また、我が国では欧米等と比較し、データ分析のスキルを有する人材や統計科学を専攻する人材が極めて少なく、我が国の多くの民間企業が情報通信分野の人材不足を感じており、危機的な状況にある。「超スマート社会」の実現には、サービスや事業のシステム化による新たな価値創出に従事できる人材を強化することが不可欠である。それと同時に、情報通信及び数理科学等の基本的知識を持ちつつ、適用分野を把握し、課題の発見・解決を、統合システム全体を見通して行える人材の強化も求められる。
上記の課題に対して、以下の取組を実施する。
総合科学技術・イノベーション会議は、幅広いステークホルダーの参画を得て未来の社会・産業を共に構想し、これからバックキャストしながら未来の産業創造・社会変革に向けた取組を先導するプロジェクトを推進する検討の場を設置し、その検討状況を第5期基本計画へ反映する。【内閣府】
チャレンジングな研究開発に取り組む人材やプログラムマネージャーとしてリードする人材の強化にも資するよう、総合科学技術・イノベーション会議が推進するImPACTの更なる発展・展開を検討するとともに、その手法を参考にしつつ、未来に果敢に挑戦するチャレンジングな研究開発の推進に取り組む。【関係府省】
我が国の強みを活かし、個別の技術の高度化を図りつつ、それらを統合して様々なサービスや事業の「システム化」を進めるプロジェクトを推進する(第2部第2章「経済・社会的課題の解決に向けた重要な取組」の一環として実施)。また、(1)で設置する検討の場において、これらのシステムの更なる統合に向けた検討を進める。

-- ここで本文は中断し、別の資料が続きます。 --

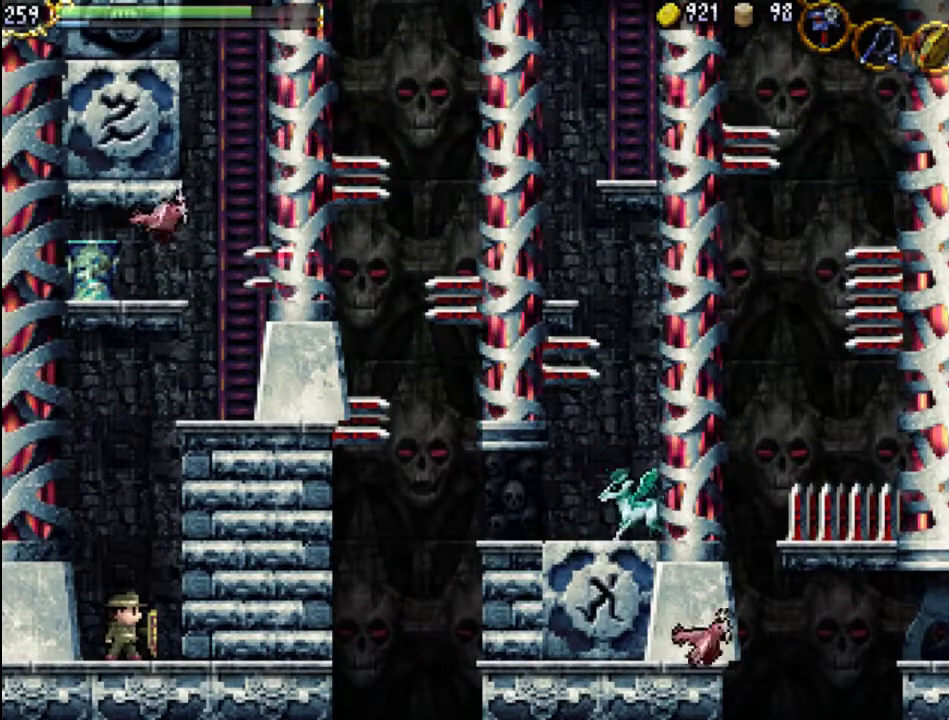
{"buttons": [], "events": [[133, "DPAD_LEFT", "down"], [300, "DPAD_LEFT", "up"], [433, "DPAD_RIGHT", "down"], [500, "DPAD_RIGHT", "up"]]}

「超スマート社会」の実現に向け、様々なサービスや事業に係る「システム化」の推進・高度化及びそれらの統合、さらには様々な分野での新たなビジネス創出において鍵となる共通基盤技術、例えば、IoT、ビッグデータ解析、数理科学、AI、サイバーセキュリティ、センサ、ロボット、素材、ナノテクノロジー等について、それらの技術の重要性や我が国の強み・弱み等を勘案し、重点的に取り組むべき技術課題と達成目標及び時期を明確にし、関係府省の連携の下で戦略的に研究開発を推進する。このため、来年度からの実施に向け、具体的な推進方策について検討を進め、その内容を第5期基本計画に反映する。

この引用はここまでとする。